En la caja, el total era de más de tres mil. Y eso es solo el principio.
En casa, me senté a la mesa con una libreta y una calculadora. "¿Estás anotando una receta?", preguntó Sergey, sorprendido.
"No. Estoy contando".
Lo anoté todo:
tapas,
sal, azúcar, vinagre,
gas,
agua,
los frascos que compramos y que a veces se rompen.
Luego me miré las manos: ásperas, con pequeños cortes. Me dolía tanto la espalda que me tiraba al suelo por las noches.
Añadí una línea: trabajo.
Cobraba la tarifa mínima por hora, para ser justos.
Más fertilizante. Más gasolina para la dacha.
La cifra final fue clara y desagradable.
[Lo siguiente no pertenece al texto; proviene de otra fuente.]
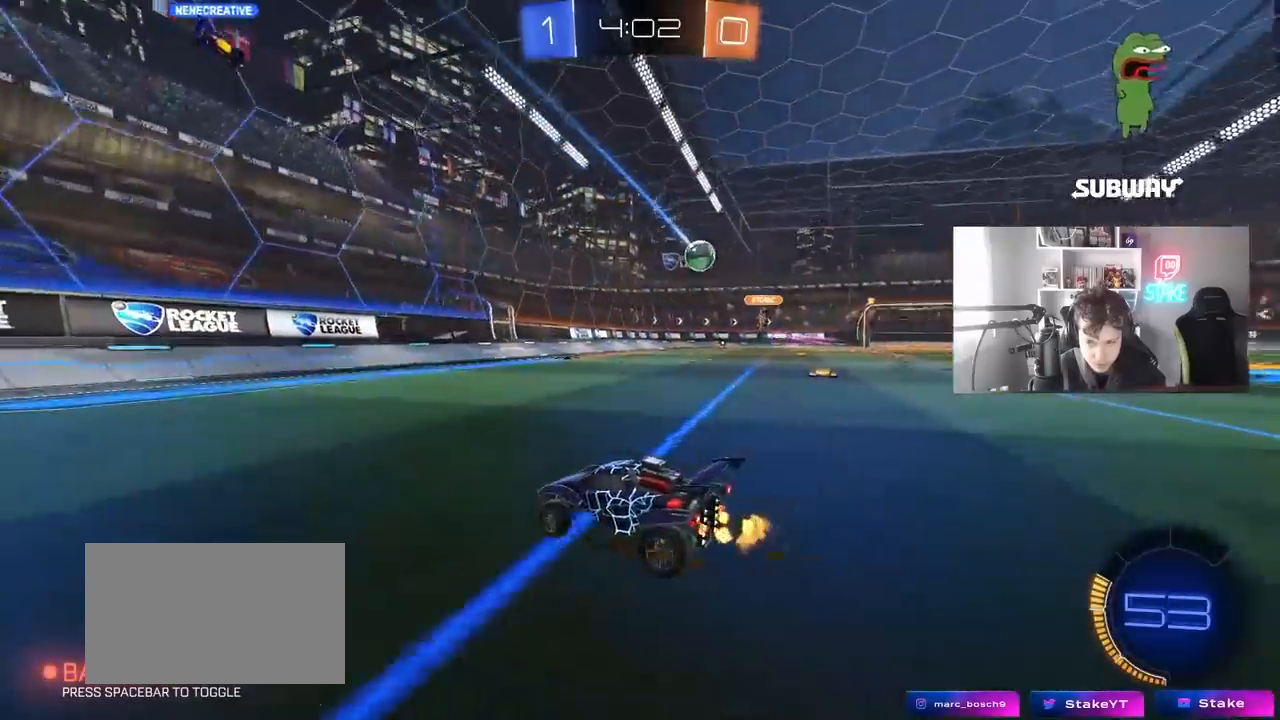
{"keys": ["d", "w"], "mouse": [], "mouse_move": "still", "events": [[167, "shift", "down"], [267, "shift", "up"]]}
Pero justa.
El día que todo se decidió
A principios de septiembre, la despensa estaba a rebosar. Los pepinos estaban perfectos, el lecho espeso y aromático. Las compotas estaban en hileras. El sábado, Irina llamó:
"Olyusha, estaremos allí en una hora. ¡Vitalik ya ha vaciado el maletero!" "Ven", respondí con calma.
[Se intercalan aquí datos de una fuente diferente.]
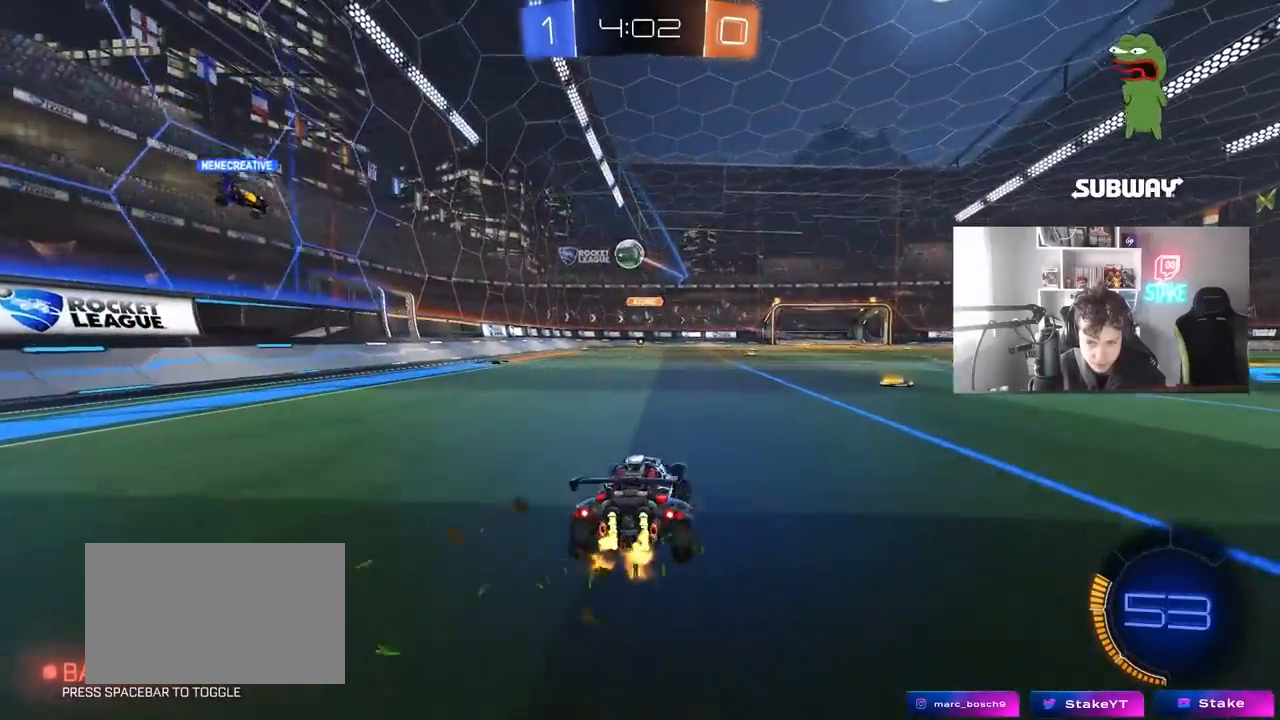
{"keys": ["a", "w"], "mouse": [], "mouse_move": "still", "events": [[317, "d", "up"], [467, "a", "down"]]}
Me cambié, saqué mi cuaderno y arranqué la hoja con los cálculos.
"¿Qué planeas?", preguntó Sergey, cauteloso.
"No pasa nada. Ahora todo va bien."
Llegaron a tiempo. Ira con zapatillas nuevas, Vitalik con aspecto complacido.
"¿Y dónde está nuestro tesoro?", rió.
Sacamos las cajas. Cuatro.
"¡Oh, qué bonito!", exclamó Ira con alegría. "Cárgalas, Vitalik."